Page 121 - Martin Marietta - 2023 Proxy Statement
P. 121
NOTES TO FINANCIAL STATEMENTS (Continued)
Given the uncertainty of meeting the criteria until the performance obligation is completed, performance bonuses are recognized
as revenues when and if achieved. Performance bonuses were not material to the Company’s consolidated results of operations
for the years ended December 31, 2022, 2021 and 2020. When the Company arranges third‐partyfreight to deliver products to
customers, the Company has elected the delivery to be a fulfillment activity rather than a separate performance obligation.

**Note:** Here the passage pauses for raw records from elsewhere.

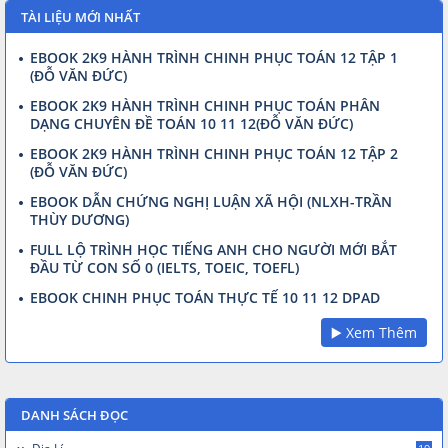
TÀI LIỆU MỚI NHẤT
EBOOK 2K9 HÀNH TRÌNH CHINH PHỤC TOÁN 12 TẬP 1
(ĐỖ VĂN ĐỨC)
EBOOK 2K9 HÀNH TRÌNH CHINH PHỤC TOÁN PHÂN
DẠNG CHUYÊN ĐỀ TOÁN 10 11 12(ĐỖ VĂN ĐỨC)
EBOOK 2K9 HÀNH TRÌNH CHINH PHỤC TOÁN 12 TẬP 2
(ĐỖ VĂN ĐỨC)
EBOOK DẪN CHỨNG NGHỊ LUẬN XÃ HỘI (NLXH-TRẦN
THÙY DƯƠNG)
FULL LỘ TRÌNH HỌC TIẾNG ANH CHO NGƯỜI MỚI BẮT
ĐẦU TỪ CON SỐ 0 (IELTS, TOEIC, TOEFL)
EBOOK CHINH PHỤC TOÁN THỰC TẾ 10 11 12 DPAD
▶️ Xem Thêm
DANH SÁCH ĐỌC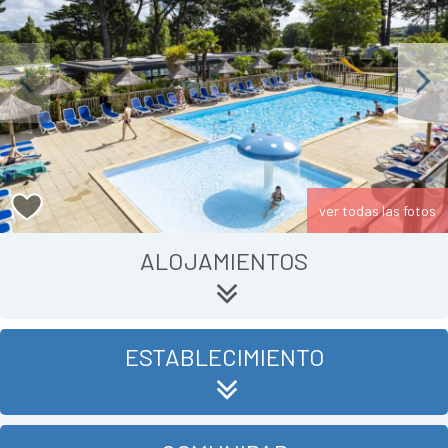
Previous
Next
ver todas las fotos
ALOJAMIENTOS
ESTABLECIMIENTO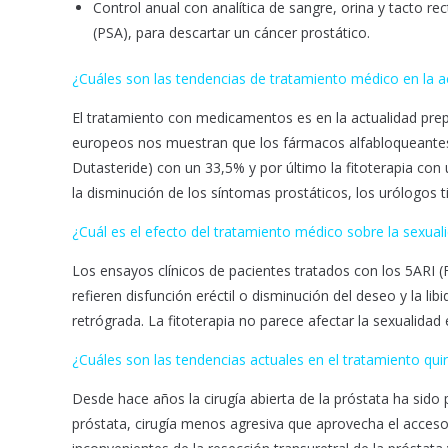
Control anual con analítica de sangre, orina y tacto rec
(PSA), para descartar un cáncer prostático.
¿Cuáles son las tendencias de tratamiento médico en la a
El tratamiento con medicamentos es en la actualidad prep
europeos nos muestran que los fármacos alfabloqueantes 
Dutasteride) con un 33,5% y por último la fitoterapia co
la disminución de los síntomas prostáticos, los urólogos tie
¿Cuál es el efecto del tratamiento médico sobre la sexual
Los ensayos clínicos de pacientes tratados con los 5ARI 
refieren disfunción eréctil o disminución del deseo y la l
retrógrada. La fitoterapia no parece afectar la sexualidad
¿Cuáles son las tendencias actuales en el tratamiento quir
Desde hace años la cirugía abierta de la próstata ha sido 
próstata, cirugía menos agresiva que aprovecha el acceso p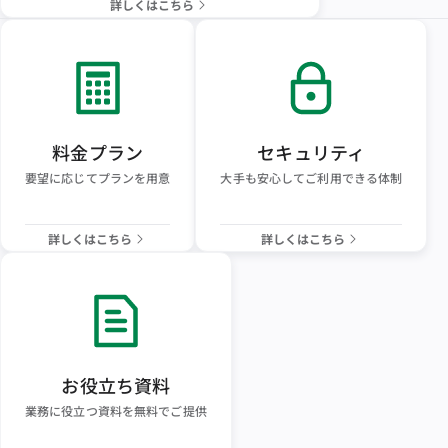
詳しくはこちら
料金プラン
セキュリティ
要望に応じてプランを用意
大手も安心してご利用できる体制
詳しくはこちら
詳しくはこちら
お役立ち資料
業務に役立つ資料を無料でご提供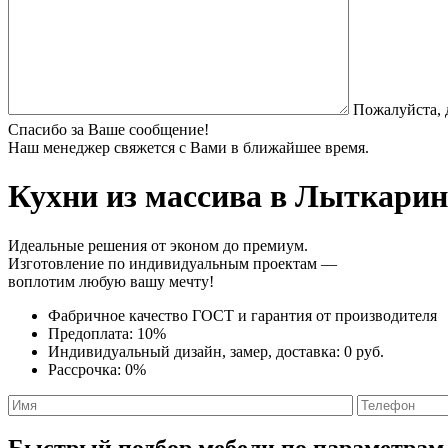
Пожалуйста, 
Спасибо за Ваше сообщение!
Наш менеджер свяжется с Вами в ближайшее время.
Кухни из массива
в Лыткарино
Идеальные решения от эконом до премиум.
Изготовление по индивидуальным проектам —
воплотим любую вашу мечту!
Фабричное качество
ГОСТ
и
гарантия от производителя
Предоплата:
10%
Индивидуальный дизайн, замер, доставка:
0 руб.
Рассрочка:
0%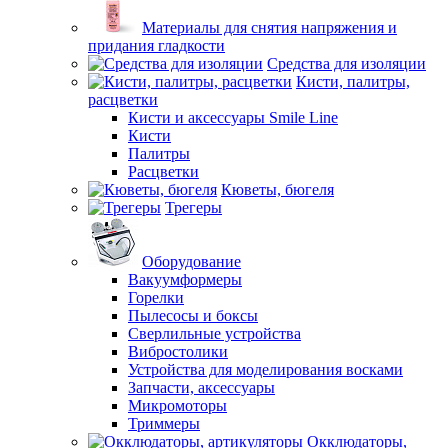
Материалы для снятия напряжения и
придания гладкости
Средства для изоляции
Кисти, палитры,
расцветки
Кисти и аксессуары Smile Line
Кисти
Палитры
Расцветки
Кюветы, бюгеля
Трегеры
Оборудование
Вакуумформеры
Горелки
Пылесосы и боксы
Сверлильные устройства
Вибростолики
Устройства для моделирования восками
Запчасти, аксессуары
Микромоторы
Триммеры
Окклюдаторы,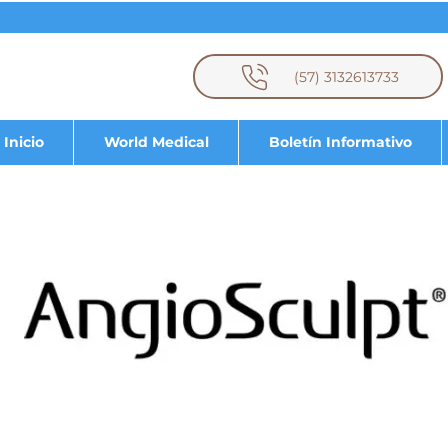
(57) 3132613733
Inicio
World Medical
Boletín Informativo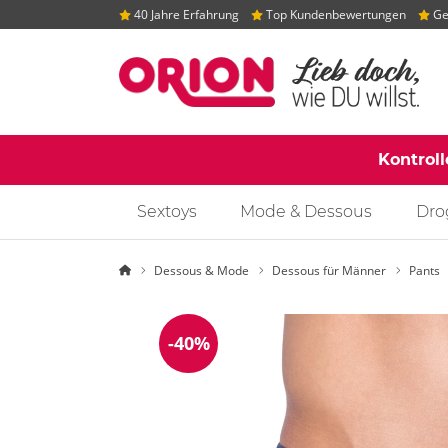
40 Jahre Erfahrung
Top Kundenbewertungen
Gep
Kontrol
Sextoys
Mode & Dessous
Dro
Startseite
Dessous & Mode
Dessous für Männer
Pants
-40%
Reduzierung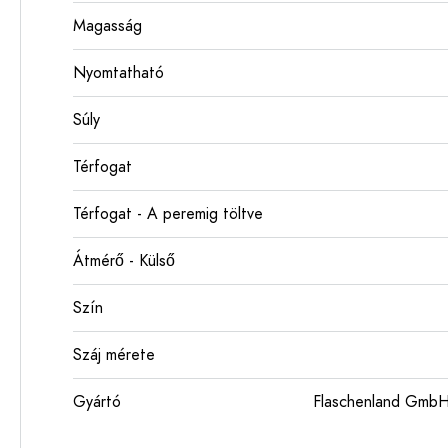
Magasság
Nyomtatható
Súly
Térfogat
Térfogat - A peremig töltve
Átmérő - Külső
Szín
Száj mérete
Gyártó
Flaschenland GmbH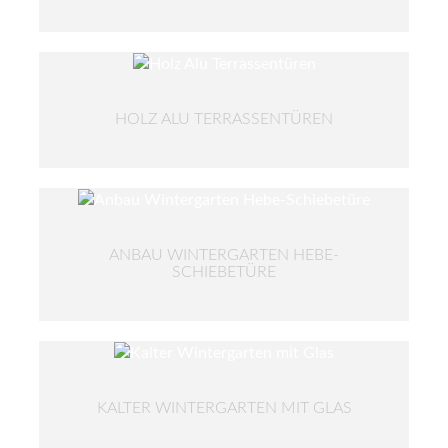
HOLZ ALU TERRASSENTÜREN
ANBAU WINTERGARTEN HEBE-
SCHIEBETÜRE
KALTER WINTERGARTEN MIT GLAS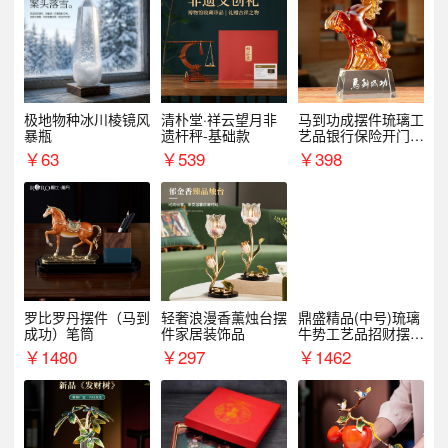
极地物种冰川棱镜风
清朴堂·祥云望月非
马到功成摆件琉璃工
暴瓶
遗杆秤-基础款
艺品银行保险开门红
周年庆典伴手礼表彰
￥
63
￥
539
￥
398
礼品
罗比罗丹摆件（马到
轻奢浪漫香薰烛台摆
鼎盛精品(中号)琉璃
成功）笔筒
件家居装饰品
牛势工艺品招财摆件
银行企业商务上市礼
￥
1480
￥
297
￥
1462
品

Further, the Company acts as a principal in the delivery arrangements and, as required by Accounting Standards Codification (ASC)
606, the related revenues and costs are presented gross in the consolidated statements of earnings and are recognized consistently
with the timing of the product revenues.
Freight and Delivery Costs. Freight and delivery costs represent pass‐through transportation costs incurred and paid by the
Company to third‐party carriers to deliver products to customers. These costs are then billed to the customers.

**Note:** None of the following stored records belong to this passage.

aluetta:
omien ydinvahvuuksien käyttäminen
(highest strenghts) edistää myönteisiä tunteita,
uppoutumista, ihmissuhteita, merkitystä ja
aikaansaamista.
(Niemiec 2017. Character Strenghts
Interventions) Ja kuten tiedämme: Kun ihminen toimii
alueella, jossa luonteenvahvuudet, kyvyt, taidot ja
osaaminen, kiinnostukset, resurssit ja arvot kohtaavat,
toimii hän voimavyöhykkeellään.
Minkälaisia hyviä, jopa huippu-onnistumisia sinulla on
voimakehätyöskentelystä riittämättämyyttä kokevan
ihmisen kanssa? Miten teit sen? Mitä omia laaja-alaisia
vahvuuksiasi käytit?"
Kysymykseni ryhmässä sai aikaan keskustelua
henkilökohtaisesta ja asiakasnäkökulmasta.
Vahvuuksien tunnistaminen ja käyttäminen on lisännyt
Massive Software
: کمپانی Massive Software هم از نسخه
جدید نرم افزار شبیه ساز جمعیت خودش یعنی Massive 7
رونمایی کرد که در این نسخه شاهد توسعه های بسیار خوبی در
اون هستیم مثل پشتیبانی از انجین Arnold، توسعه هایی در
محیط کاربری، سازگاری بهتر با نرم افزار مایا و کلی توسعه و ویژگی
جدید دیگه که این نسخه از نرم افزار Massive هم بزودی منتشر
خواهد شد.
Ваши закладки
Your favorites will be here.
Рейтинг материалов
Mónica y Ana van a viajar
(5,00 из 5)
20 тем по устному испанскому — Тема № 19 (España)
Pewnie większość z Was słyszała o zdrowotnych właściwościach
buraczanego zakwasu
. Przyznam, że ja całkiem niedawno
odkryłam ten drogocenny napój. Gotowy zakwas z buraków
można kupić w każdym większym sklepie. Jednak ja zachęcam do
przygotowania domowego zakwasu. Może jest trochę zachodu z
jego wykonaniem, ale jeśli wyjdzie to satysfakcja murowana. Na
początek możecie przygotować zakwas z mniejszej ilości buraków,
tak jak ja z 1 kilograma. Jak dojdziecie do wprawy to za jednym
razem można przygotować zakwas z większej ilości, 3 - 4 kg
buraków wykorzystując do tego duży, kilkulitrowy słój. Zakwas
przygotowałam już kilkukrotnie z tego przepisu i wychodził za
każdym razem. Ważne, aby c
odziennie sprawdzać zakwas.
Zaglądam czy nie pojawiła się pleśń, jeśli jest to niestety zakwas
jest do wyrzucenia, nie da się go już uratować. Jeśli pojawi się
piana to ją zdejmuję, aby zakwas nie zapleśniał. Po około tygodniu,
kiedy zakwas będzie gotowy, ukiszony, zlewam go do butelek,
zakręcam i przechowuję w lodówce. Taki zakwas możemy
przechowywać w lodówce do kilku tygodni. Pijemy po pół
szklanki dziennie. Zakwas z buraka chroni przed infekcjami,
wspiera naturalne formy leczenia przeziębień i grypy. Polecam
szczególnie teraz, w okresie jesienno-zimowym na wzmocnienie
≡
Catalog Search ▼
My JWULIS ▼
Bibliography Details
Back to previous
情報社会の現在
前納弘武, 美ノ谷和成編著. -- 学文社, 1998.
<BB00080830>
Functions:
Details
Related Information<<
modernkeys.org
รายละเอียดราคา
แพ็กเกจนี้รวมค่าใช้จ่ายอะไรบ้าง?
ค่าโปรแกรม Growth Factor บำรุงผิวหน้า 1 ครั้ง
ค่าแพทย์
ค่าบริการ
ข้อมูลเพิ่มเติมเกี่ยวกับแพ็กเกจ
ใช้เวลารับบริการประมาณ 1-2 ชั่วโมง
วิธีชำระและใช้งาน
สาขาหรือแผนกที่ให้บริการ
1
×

Cash, Cash Equivalents and Restricted Cash. Cash equivalents are comprised of highly‐liquid instruments with original maturities
of three months or less from the date of purchase.
As of December 31, 2022 and 2021, the Company had $0.8 million and $0.5 million, respectively, of restricted cash, which was
invested in an account designated for the purchase of like‐kind exchange replacement assets under Section 1031 of the Internal
Revenue Code. The Company is restricted from utilizing the cash for purposes other than the purchase of qualified assets for 180
days from receipt of the proceeds from the sale of the exchanged property. Any unused cash at the end of the 180 days is
transferred to unrestricted accounts of the Company and used for general corporate purposes.
The statements of cash flows reflect cash flow changes and balances for cash, cash equivalents and restricted cash on an
aggregated basis. The following table reconciles cash, cash equivalents and restricted cash as reported on the consolidated balance
sheets to the aggregated amounts presented on the consolidated statements of cash flows:
December 31
(in millions) 2022 2021 2020
Cash and cash equivalents $ 358.0 $ 258.4 $ 207.3
Restricted cash 0.8 0.5 97.1
Total cash, cash equivalents and restricted cash
presented in the consolidated statements of cash flows $ 358.8 $ 258.9 $ 304.4
Restricted Investments. At December 31, 2022, the Company had $704.6 million of restricted investments, representing assets
irrevocably transferred to an escrow trust account during 2022 to satisfy and discharge the Company's $700 million of 0.650%
Senior Notes due 2023 (the 0.650% Senior Notes) (see Note H). The assets in the escrow trust account may not be used for any
purpose other than to satisfy the remaining interest payments and to repay the principal amount of the 0.650% Senior Notes on
the maturity date of July 15, 2023. The assets transferred to the escrow trust account are invested in a U.S. Treasury securities
fund (see Note I) and investment returns on those trust assets are for the account of the Company (after satisfaction of all amounts
payable in connection with the 0.650% Senior Notes). The Company consolidated the trust account on its consolidated balance
sheet at December 31, 2022.
Accounts Receivable. ccounts receivable are stated at cost. The Company does not typically charge interest on customer accounts
receivable. The Company records an allowance for credit losses, which includes a provision for probable losses based on historical
write‐offs, adjusted for current conditions as deemed necessary, and a specific reserve for accounts deemed at risk. The allowance
is the Company’s estimate for receivables as of the balance sheet date that ultimately will not be collected. Any changes in the
allowance are reflected in earnings in the period in which the change occurs. The Company writes‐off accounts receivable when it
becomes probable, based upon customer facts and circumstances, that such amounts will not be collected.
Inventories Valuation. Finished products and in‐process inventories are stated at the lower of cost or net realizable value using
standard costs, which approximate the first‐in, first‐out method. Carrying value for parts and supplies are determined by the
weighted‐average cost method. The Company records an allowance for finished product inventories based on an analysis offuture
demand and inventory on hand in excess of historical sales for a twelve‐month period or an annual average for a period of up to
five years. The Company also establishes an allowance for parts over five years old and supplies over a year old.
Post‐production stripping costs, which represent costs of removing overburden and waste materials to access mineral deposits,
are a component of inventory production costs and recognized as incurred.